До сих пор ни слова не сказано по поводу моего выступления на Собрании. По словам Пирса, Друзья обдумывают мои мысли — «хотя речь твоя, Роберт, была слишком вызывающей, даже высокомерной». Вот и вся реакция. Я же в частном порядке выясняю, что предшествовало сумасшествию Кэтрин, в надежде, что любое знание может помочь. В результате расследования мне стало ясно, что у Кэтрин исключительно любящая, но несколько инфантильная натура. Поэтому при помощи Элеоноры, которая хорошо шьет, я смастерил для Кэтрин тряпичную куклу (личико разрисовал масляными красками), решив, что если кукла ей понравится, то станет ночью утешением, — ведь каждый ребенок тащит в постель куклу или другую игрушку.

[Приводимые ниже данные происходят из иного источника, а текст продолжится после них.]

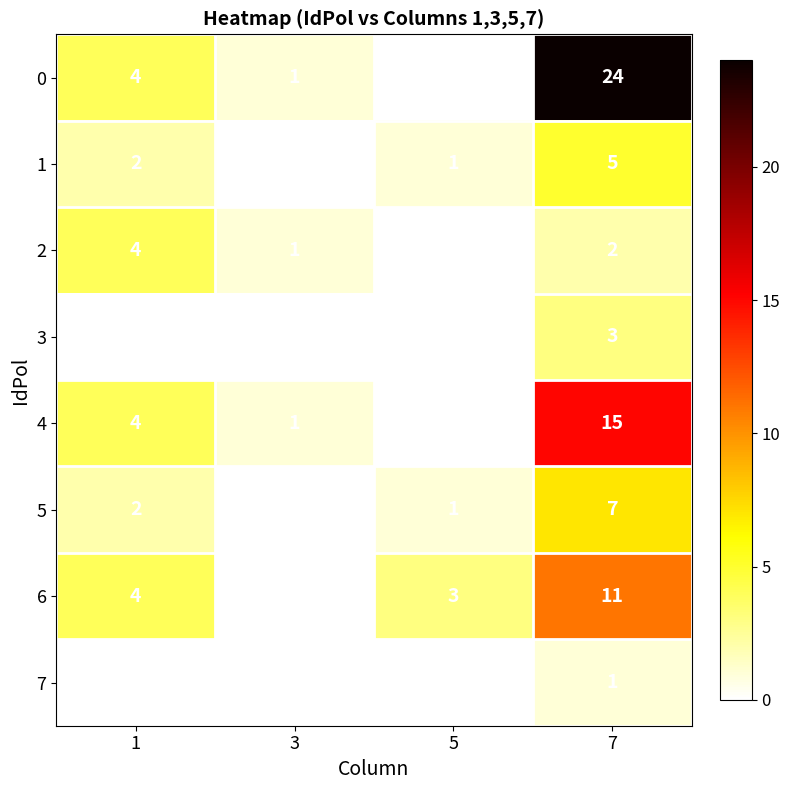

What is the total value across all series at 7?

68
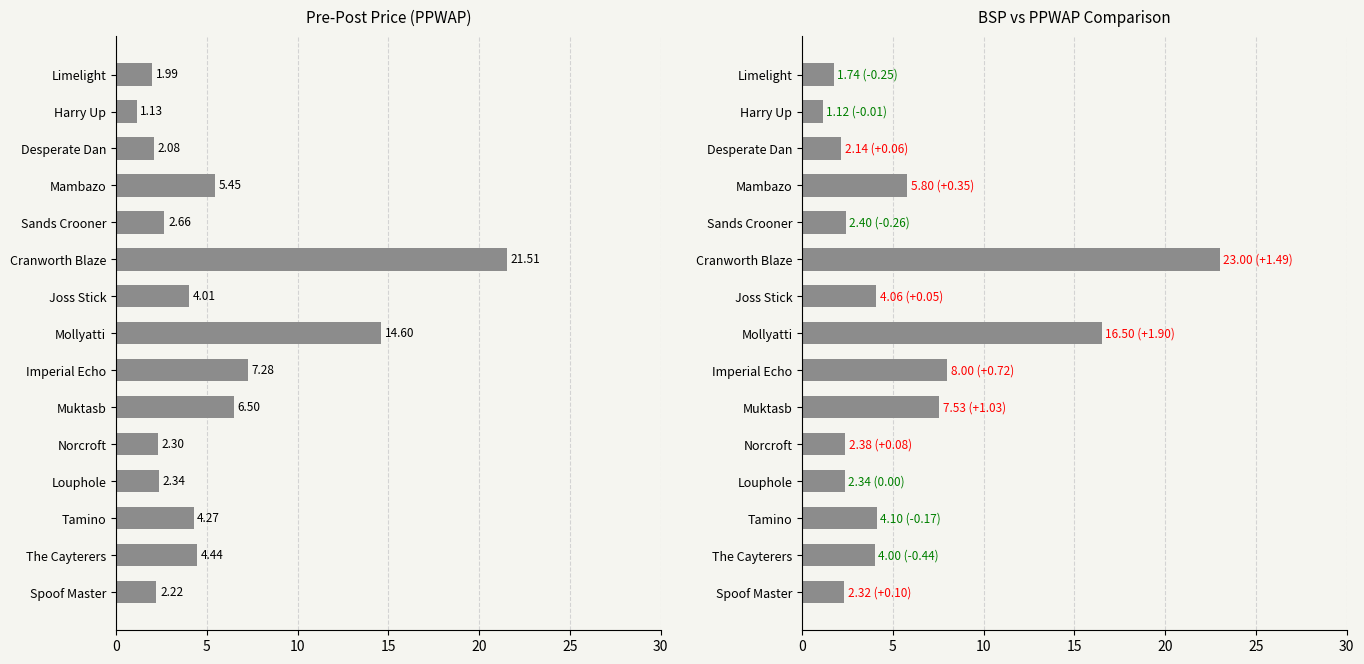

What are all the series names shown in the legend?

PPWAP, BSP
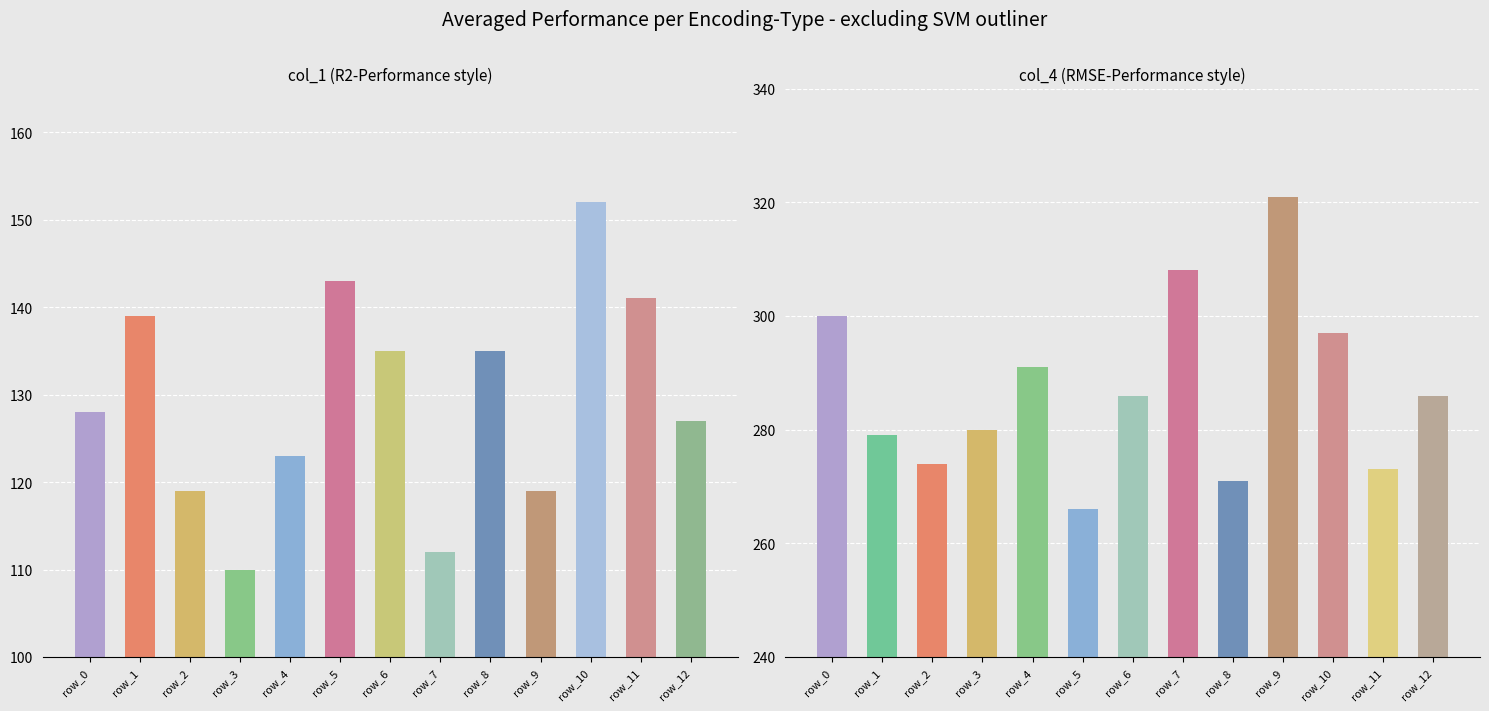

What is the minimum value shown in the chart?

110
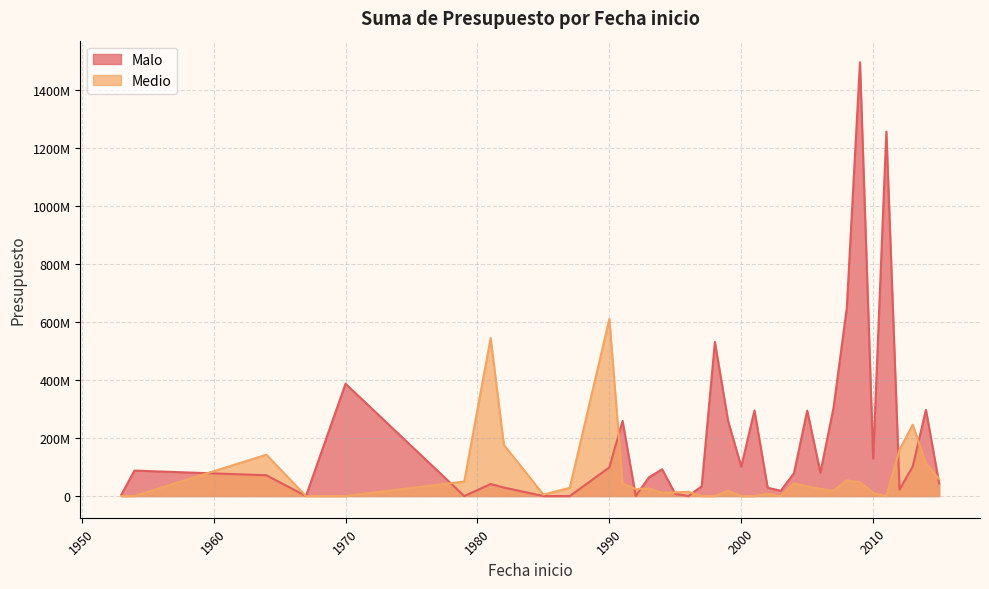

How many values in the Medio series are below 24077436?

18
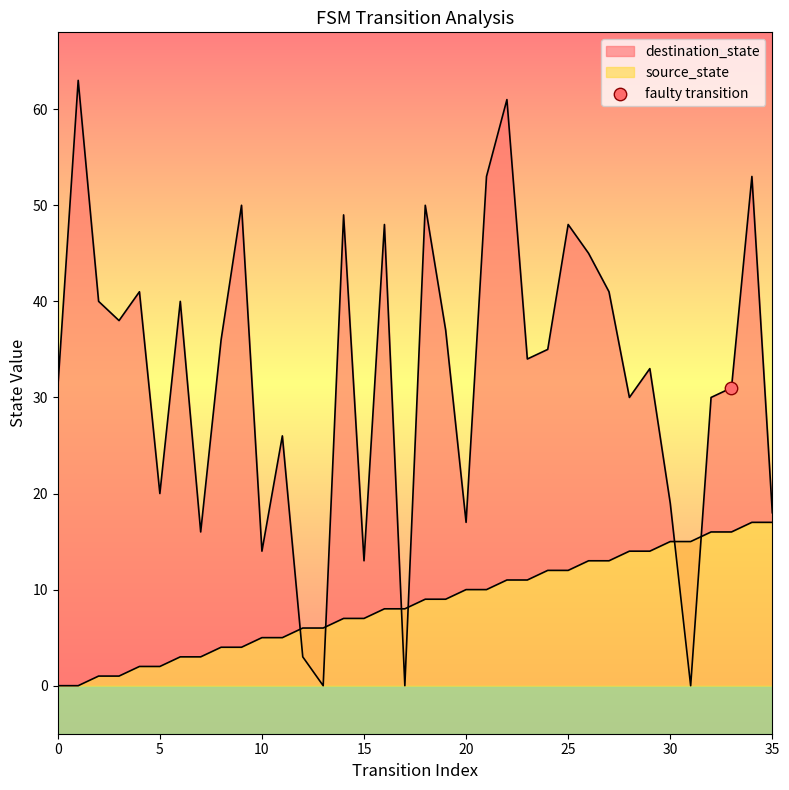

Is the value of destination_state at 17 greater than the value of source_state at 22?

No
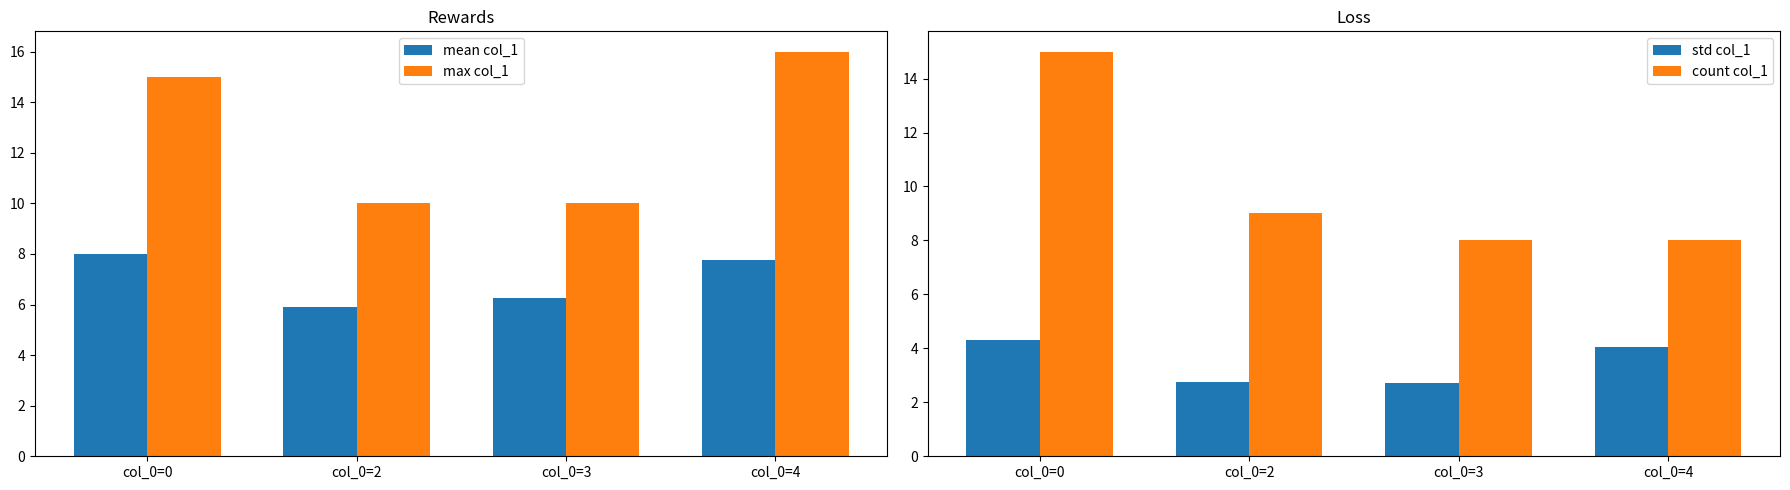

Which label corresponds to the smallest value in the chart?

col_0=3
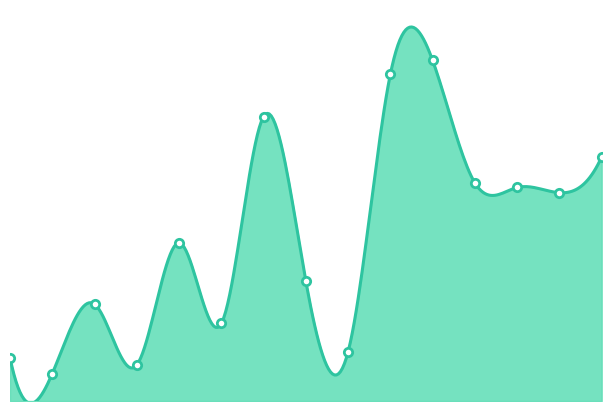

What is the approximate value at 1, to the nearest 100?

800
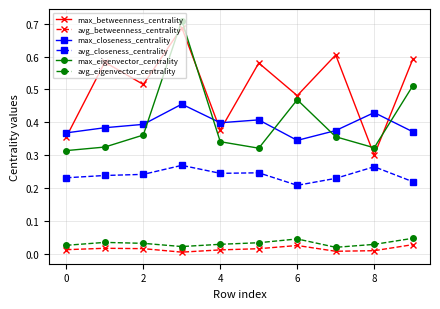

What is the sum of all max_betweenness_centrality values?

5.1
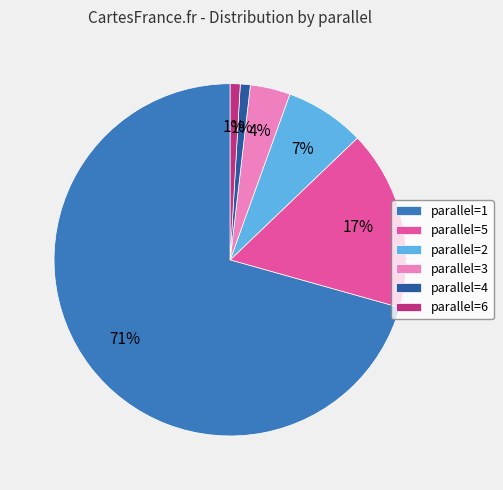

Do parallel=3 and parallel=5 together represent more than half of the pie?

No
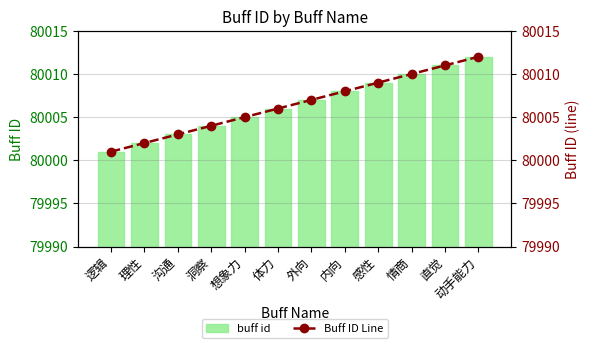

What is the difference between the second highest and minimum values in the buff id series?

10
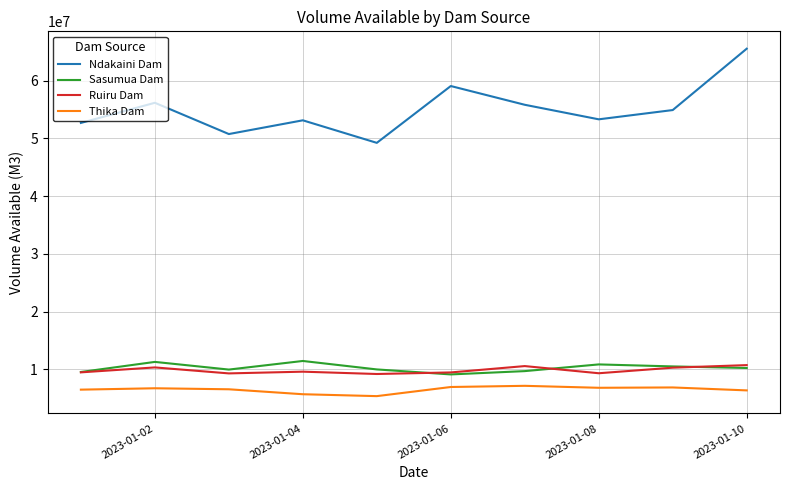

What is the highest value of the Ndakaini Dam series?

65545153.9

Кукла была самая примитивная — ни кистей, ни стоп, ни волос, платье сшили простенькое, но и его Кэтрин, как только ей вручили куклу, порвала в клочья. Она долго смотрела на куклу, потом вытащила из тюфяка немного соломы, устроила на каменном полу что-то вроде гнезда, положила в него куклу и позвала соседок посмотреть. Они сгрудились вокруг. Одна пронзительно хохотала, другая пыталась что-то сказать, но только пускала слюни. Кэтрин перевела взгляд с них на гнездо, а потом опять на них. «Вифлеем», — сказала она.
Теперь по ночам она шепчет молитвы кукле, в руки не берет, но помнит о ней каждую минуту ночного бодрствования. Она верит, что кукла — копия младенца Христа. Кэтрин неважно, что лицо куклы — если его можно так назвать — больше похоже на лицо Рози Пьерпойнт, чем на сияющий лик младенца Христа. Она видит Иисуса, рожденного ее воображением.